Treasury official on Fed's policy: so far so good

Pull up a chair. Move the poinsettia, so you can see. Throw another log on the fire. Nothing cozier on a cold winter day than to settle down and chat about an issue for swashbucklers, for people with strong personalities and stronger opinions. Espionage, you ask. No. I mean monetary policy - a thing not to be dabbled in by the faint of heart.

Beryl Sprinkel, undersecretary of the Treasury for monetary affairs, moves from his flickering office fireplace toward the opposite wall, where hangs a portrait gallery of his predecessors. Does he ever look at those faces and wonder if they would approve of his policies? Dr. Sprinkel chuckles.

''Not really,'' he says. ''This time, we're going to do things our way.''

The alchemy of monetary policy has not always been held in high esteem. The first Federal Reserve Board members, appointed in 1914, spent much time complaining about their position in the Washington social hierarchy, just below the Interstate Commerce Commission. President Wilson was not sympathetic; reportedly, he said the Fed could ''come right after the fire department.''

But control of the money supply commands much more attention today, as evidenced by the fact that Paul A. Volcker has been hung in effigy at several construction conventions. Washington has recognized the importance of money growth to the future of the economy.

Beryl Sprinkel is the administration official who keeps an eye on the Fed's vitally important monetary policy. In an interview in his Treasury office, he commented: ''I'm pleased with the money supply growth over the last year. It remains volatile. We had no growth for many months, and very recently we've had rapid growth. What I would like to see is just continuous moderate growth, and we haven't quite got there, but it's a lot better than it was.''

A disciple of Milton Friedman, Dr. Sprinkel received his PhD from the University of Chicago and worked from 1952 until last year at the Harris Trust & Savings Bank, Chicago. He is a monetarist, a fashionable genre of economist who believes inflation is directly linked to growth in the money supply.
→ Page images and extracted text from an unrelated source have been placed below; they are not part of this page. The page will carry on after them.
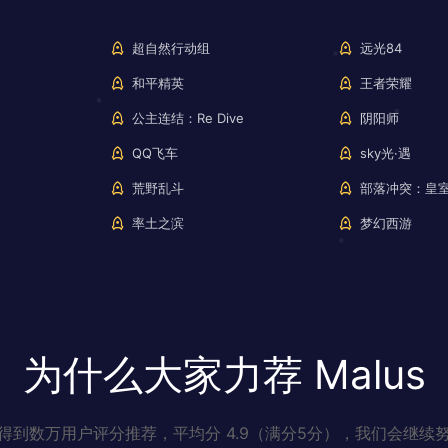
超自然行动组
远光84
和平精英
王者荣耀
公主连结：Re Dive
阴阳师
QQ飞车
sky光·遇
荒野乱斗
部落冲突：皇
率土之滨
梦幻西游
为什么大家力荐 Malus
得到数万用户评分推荐，平均分 4.9（满分5分），我们会继续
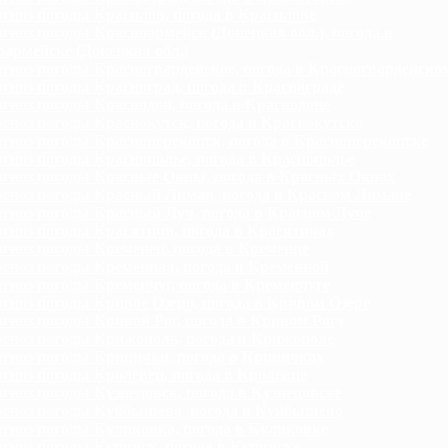
гноз погоды Красилов, погода в Красилове
гноз погоды Красноармейск (Донецкая обл.), погода в
армейске (Донецкая обл.)
гноз погоды Красногвардейское, погода в Красногвардейско
гноз погоды Красноград, погода в Краснограде
гноз погоды Краснодон, погода в Краснодоне
гноз погоды Краснокутск, погода в Краснокутске
гноз погоды Красноперекопск, погода в Красноперекопске
гноз погоды Краснополье, погода в Краснополье
гноз погоды Красные Окны, погода в Красных Окнах
гноз погоды Красный Лиман, погода в Красном Лимане
гноз погоды Красный Луч, погода в Красном Луче
гноз погоды Красятичи, погода в Красятичах
гноз погоды Кременец, погода в Кременце
гноз погоды Кременная, погода в Кременной
гноз погоды Кременчуг, погода в Кременчуге
гноз погоды Кривое Озеро, погода в Кривом Озере
гноз погоды Кривой Рог, погода в Кривом Рогу
гноз погоды Крижополь, погода в Крижополе
гноз погоды Кринички, погода в Криничках
гноз погоды Кролевец, погода в Кролевце
гноз погоды Кузнецовск, погода в Кузнецовске
гноз погоды Куйбышево, погода в Куйбышево
гноз погоды Куликовка, погода в Куликовке
гноз погоды Купянск, погода в Купянске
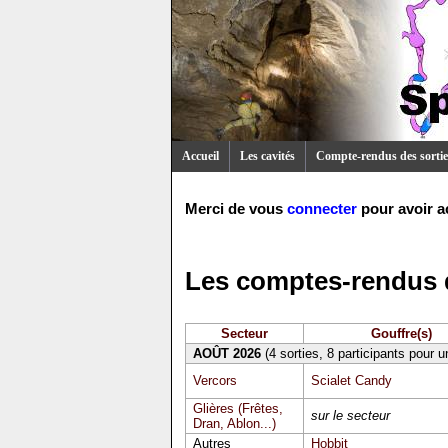
Accueil
Les cavités
Compte-rendus des sortie
Merci de vous
connecter
pour avoir a
Les comptes-rendus d
Secteur
Gouffre(s)
AOÛT 2026
(4 sorties, 8 participants pour 
Vercors
Scialet Candy
Glières (Frêtes,
sur le secteur
Dran, Ablon...)
Autres
Hobbit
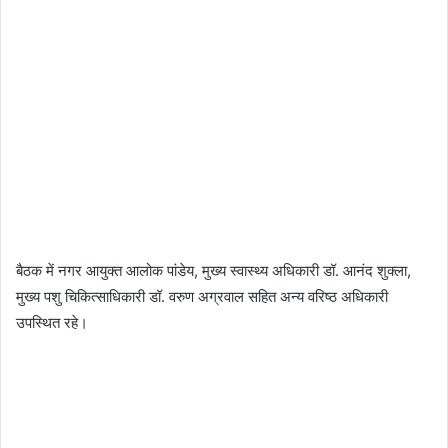
बैठक में नगर आयुक्त आलोक पांडेय, मुख्य स्वास्थ्य अधिकारी डॉ. आनंद शुक्ला,
मुख्य पशु चिकित्साधिकारी डॉ. वरुण अग्रवाल सहित अन्य वरिष्ठ अधिकारी
उपस्थित रहे।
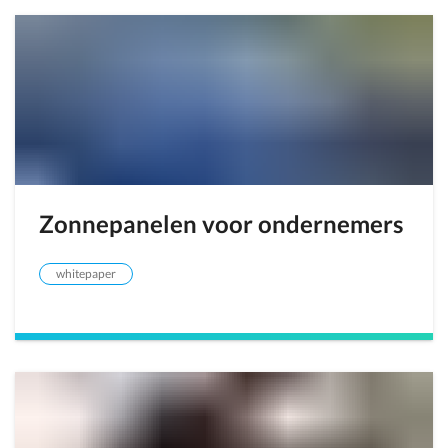
Zonnepanelen voor ondernemers
whitepaper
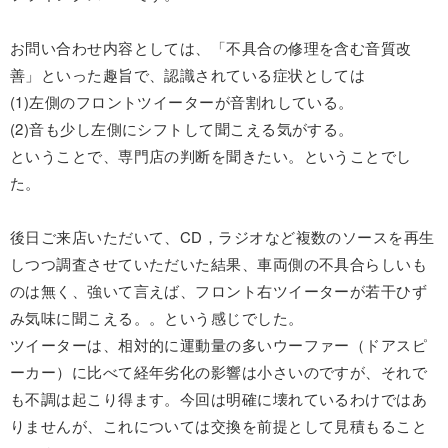
お問い合わせ内容としては、「不具合の修理を含む音質改
善」といった趣旨で、認識されている症状としては
(1)左側のフロントツイーターが音割れしている。
(2)音も少し左側にシフトして聞こえる気がする。
ということで、専門店の判断を聞きたい。ということでし
た。
後日ご来店いただいて、CD，ラジオなど複数のソースを再生
しつつ調査させていただいた結果、車両側の不具合らしいも
のは無く、強いて言えば、フロント右ツイーターが若干ひず
み気味に聞こえる。。という感じでした。
ツイーターは、相対的に運動量の多いウーファー（ドアスピ
ーカー）に比べて経年劣化の影響は小さいのですが、それで
も不調は起こり得ます。今回は明確に壊れているわけではあ
りませんが、これについては交換を前提として見積もること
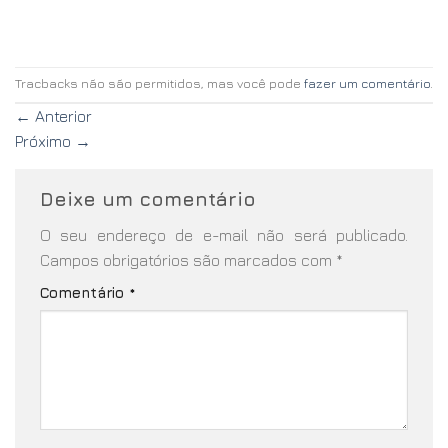
Tracbacks não são permitidos, mas você pode
fazer um comentário
.
←
Anterior
Próximo
→
Deixe um comentário
O seu endereço de e-mail não será publicado.
Campos obrigatórios são marcados com
*
Comentário
*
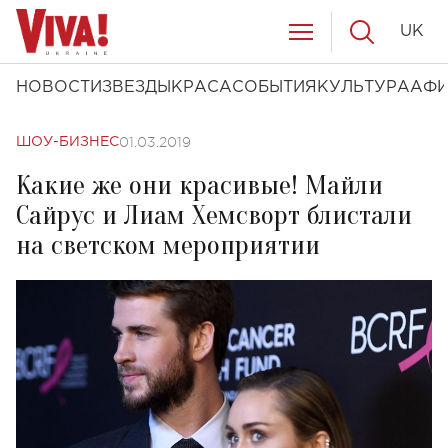
UK
НОВОСТИ
ЗВЕЗДЫ
КРАСА
СОБЫТИЯ
КУЛЬТУРА
АФ
01.03.2019
ШОУ-БИЗНЕС
Какие же они красивые! Майли
Сайрус и Лиам Хемсворт блистали
на светском мероприятии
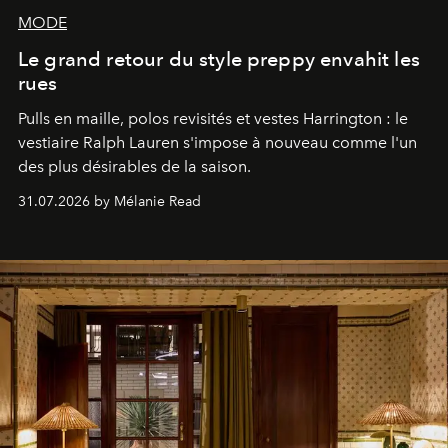
MODE
Le grand retour du style preppy envahit les
rues
Pulls en maille, polos revisités et vestes Harrington : le
vestiaire Ralph Lauren s'impose à nouveau comme l'un
des plus désirables de la saison.
31.07.2026 by Mélanie Read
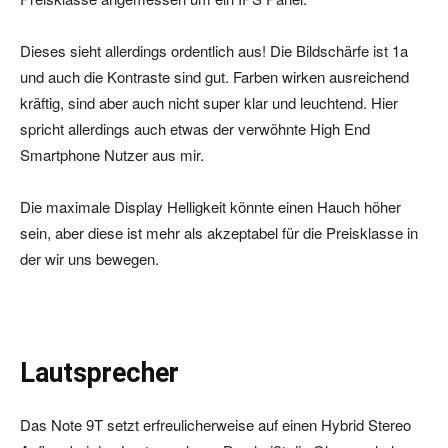
Dieses sieht allerdings ordentlich aus! Die Bildschärfe ist 1a
und auch die Kontraste sind gut. Farben wirken ausreichend
kräftig, sind aber auch nicht super klar und leuchtend. Hier
spricht allerdings auch etwas der verwöhnte High End
Smartphone Nutzer aus mir.
Die maximale Display Helligkeit könnte einen Hauch höher
sein, aber diese ist mehr als akzeptabel für die Preisklasse in
der wir uns bewegen.
Lautsprecher
Das Note 9T setzt erfreulicherweise auf einen Hybrid Stereo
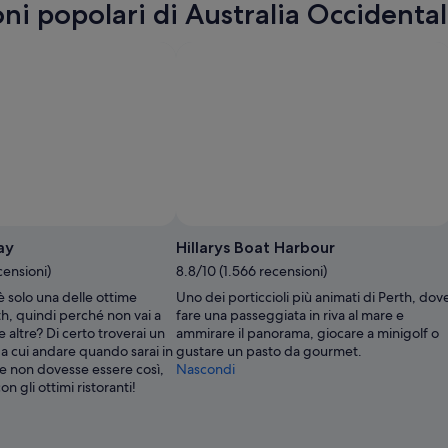
oni popolari di Australia Occidenta
ay
Hillarys Boat Harbour
censioni)
8.8/10 (1.566 recensioni)
 solo una delle ottime
Uno dei porticcioli più animati di Perth, dov
rth, quindi perché non vai a
fare una passeggiata in riva al mare e
e altre? Di certo troverai un
ammirare il panorama, giocare a minigolf o
a cui andare quando sarai in
gustare un pasto da gourmet.
se non dovesse essere così,
Nascondi
on gli ottimi ristoranti!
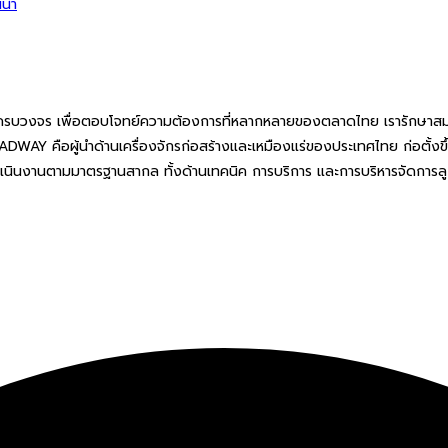
นนำ
ครบวงจร เพื่อตอบโจทย์ความต้องการที่หลากหลายของตลาดไทย เรารักษาสมดุล
LEADWAY คือผู้นำด้านเครื่องจักรก่อสร้างและเหมืองแร่ของประเทศไทย ก่อตั้งขึ้
ำเนินงานตามมาตรฐานสากล ทั้งด้านเทคนิค การบริการ และการบริหารจัดการลูก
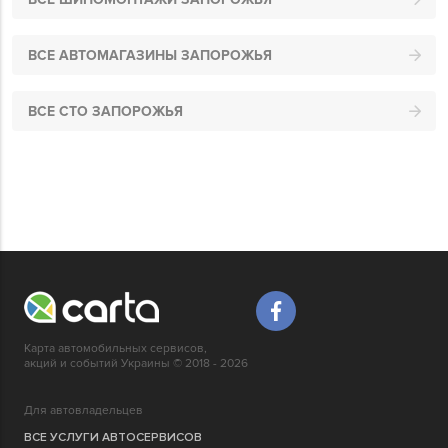
ВСЕ АВТОМАГАЗИНЫ ЗАПОРОЖЬЯ
ВСЕ СТО ЗАПОРОЖЬЯ
Карта автомобильных сервисов,
акций и событий Украины © 2018 - 2026
Для автовладельцев
ВСЕ УСЛУГИ АВТОСЕРВИСОВ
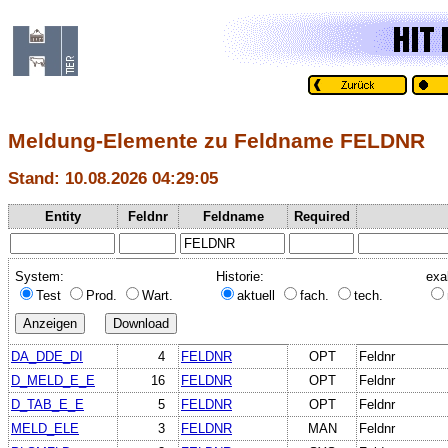
Meldung-Elemente zu Feldname FELDNR
Stand: 10.08.2026 04:29:05
Entity
Feldnr
Feldname
Required
System:
Historie:
exa
Test
Prod.
Wart.
aktuell
fach.
tech.
DA_DDE_DI
4
FELDNR
OPT
Feldnr
D_MELD_E_E
16
FELDNR
OPT
Feldnr
D_TAB_E_E
5
FELDNR
OPT
Feldnr
MELD_ELE
3
FELDNR
MAN
Feldnr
Mr. Volcker has spoken favorably of ''pragmatic monetarism.'' Many other Fed officials are more or less monetarist in inclination, and they are committed to a tight money policy. But they are in general less doctrinaire than Dr. Sprinkel , a tough former tank gunner. He has at times been bluntly critical of the reserve bank's operations, though lately his words have been more muted.

Both he and the Fed have the same goals, he says, ''but they have such a loose control mechanism.'' He would prefer that lagged reserve requirements, under which banks have two weeks before they must increase or decrease reserves to reflect a change in deposits, be eliminated and that banks be forced to adjust on the spot. He also thinks the Fed should have a more flexible discount rate policy.

''If those simple changes were made,'' he says, ''it's my opinion that we could indeed have stable, moderate growth (in the money supply).''

Dr. Sprinkel, like other administration economists, is predicting the recession will melt in the spring. Come the second half of 1982, he says, the economy will be bounding upward once more, while interest and inflation rates will sink to relatively low levels.

Some economists say wage increases must soften before the inflation rate can come down permanently. Sprinkel, believing inflation a purely monetary phenomenon, says wage patterns don't send prices upward. Instead, he says, employee raises bear directly on business costs and unemployment. A business that gives in to high wage demands ''will get its margins squeezed,'' says Sprinkel, ''and unfortunately some of the employees will find they can't have jobs.''

Economists critical of the administration are also saying inflation won't subside because of massive government deficits, now projected by the Office of Management and Budget to total $423 billion for 1982-84. Council of Economic Advisers member William Niskanen caused Republicans considerable shock recently with his bland pronouncement that ''concern about the deficit has been misplaced.''

The administration has trod carefully around the issue ever since. Is the White House really not worried about these huge amounts of red ink - enough to fill Lake Superior?

''It's very important to recognize that deficits are evil,'' says Dr. Sprinkel. He argues these fiendish imbalances are paid off by either printing new money, which causes inflation, or by Treasury borrowing, which elbows out private businesses reaching for some of America's limited credit supply.

But on the other hand ''some have said that you cannot have large deficits and declining inflation and interest rates, and I just think that is wrong.''

His scenario works like this: If the Fed keeps a tight fist on money supply growth, the behavior of investors will change. They will see inflation unwinding , and begin to shift their money from real assets (land, art), which profit during inflationary times, to financial assets (stocks, bonds), which do better in eras of relative stability. Money will flow into financial institutions - providing enough credit to sop up the extra government demand.

''Inflationary expectations go down, investors move into financial assets, savings goes up, we get an expansion, interest rates don't rise, despite large deficits.''

Dr. Sprinkel's Treasury duties include oversight of international issues. The priority in this area is now America's burgeoning balance of trade deficit.

''One should keep in mind that it isn't necessary that we have a balance unilaterally between the US and every major country. What is important is that over time we run our affairs in such a way that the dollar remains firm, and that our goods are competitive abroad,'' he says.